The Voyagers have traveled so far from the sun they can’t rely on solar power and instead use a radioisotope thermoelectric generator. But an RTG doesn’t last forever. Voyager 1 and Voyager 2 will eventually go silent as they continue to cruise the galaxy. NASA scientists and engineers are hoping Voyager 1 can keep sending data until at least Sept. 5, 2027, the 50th anniversary of its launch.
“At some point, we’ll have to start turning off the science instruments one by one,” Spilker said. “Once we’re out of power, then we can no longer keep the spacecraft pointed at the Earth. And so [the Voyagers] will then continue on as what I like to think of as our silent ambassadors.”
In a sense, this is all a bonus because the primary mission for the two Voyagers was the exploration of the outer planets. Both visited Jupiter and Saturn, and Voyager 2 went on to Uranus and Neptune in what was known as the “Grand Tour” of the outer solar system, enabled by a rare orbital arrangement of the planets.
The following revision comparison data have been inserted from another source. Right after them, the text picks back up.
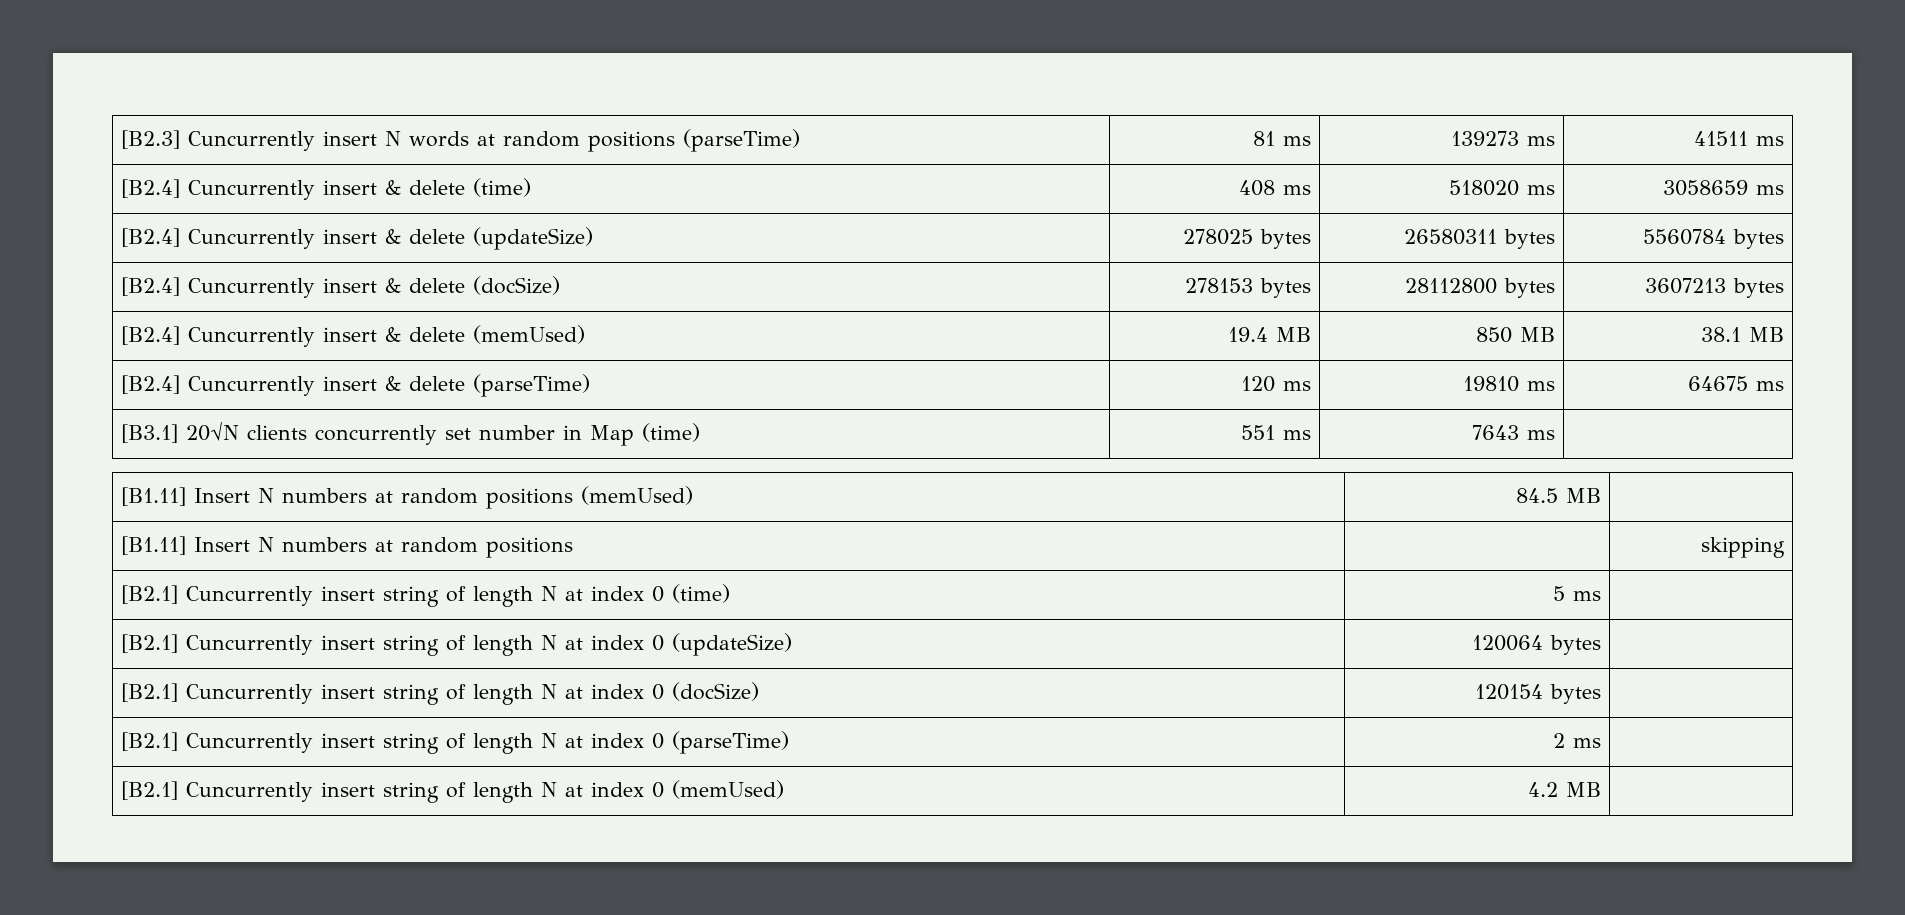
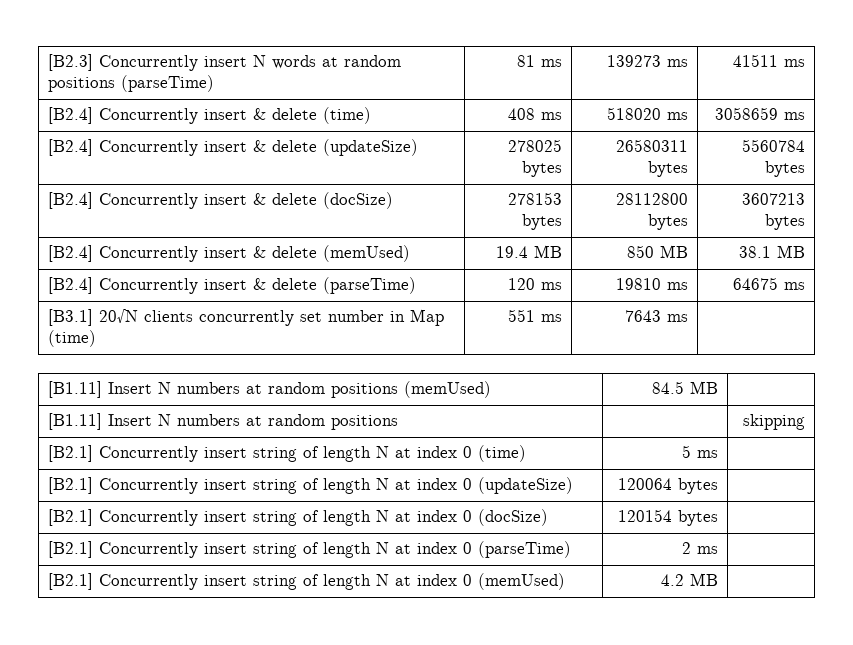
[187,131,315,151] Cuncurrently -> [99,55,199,71] Concurrently
[187,180,315,200] Cuncurrently -> [99,108,199,124] Concurrently
[187,229,315,249] Cuncurrently -> [99,140,199,156] Concurrently
[187,278,315,298] Cuncurrently -> [99,193,199,209] Concurrently
[187,327,315,347] Cuncurrently -> [99,246,199,262] Concurrently
[187,376,315,396] Cuncurrently -> [99,278,199,294] Concurrently
[185,586,313,606] Cuncurrently -> [99,446,199,462] Concurrently
[185,635,313,655] Cuncurrently -> [99,478,199,494] Concurrently
[185,684,313,704] Cuncurrently -> [99,510,199,526] Concurrently
[185,733,313,753] Cuncurrently -> [99,542,199,558] Concurrently
[185,782,313,802] Cuncurrently -> [99,574,199,590] Concurrently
The Voyagers delivered spectacular close-up images of the outer planets, and the mission ranks among NASA’s greatest achievements.
The gravitational slingshot from the planetary encounters sent Voyager 1 out of the elliptical plane of the solar system and did the same to Voyager 2 in a different direction.
About four years ago, Voyager 1 encountered something unexpected — a phenomenon scientists have dubbed a pressure front. Jamie Rankin, deputy project scientist, said the instruments on the spacecraft picked up a sudden change in the magnetic field of the interstellar environment, as well as a sudden increase in the density of particles.
What exactly caused this change remains unknown. But NASA scientists are eager to get all the data flowing normally again to see whether the pressure front is still detectable.
“Is the pressure front still there; what is happening with it?” Melroy said.
Voyager 1 is heading toward the constellation Ophiuchus, according to NASA, and in about 38,000 years, it will come within 1.7 light-years of an unremarkable star near the Little Dipper. But although it will have long gone silent, it does carry the equivalent of a message in a bottle: the “Golden Record.”
The record was curated by a committee led by astronomer Carl Sagan and includes greetings in 55 languages, sounds of surf, wind and thunderstorms, a whale song and music ranging from Beethoven to Chuck Berry to a Navajo chant. The Golden Record is accompanied by instructions for playing it, should the spacecraft someday come into the hands of an intelligent species interested in finding out about life on Earth.
“The spacecraft will be encountered and the record played only if there are advanced spacefaring civilizations in interstellar space,” Sagan said.
But that advanced spacefaring civilization might not be an alien one, NASA scientists point out. It’s conceivable that the cosmic message in a bottle could be picked up someday by a human deep-space mission eager to examine a vintage spaceship.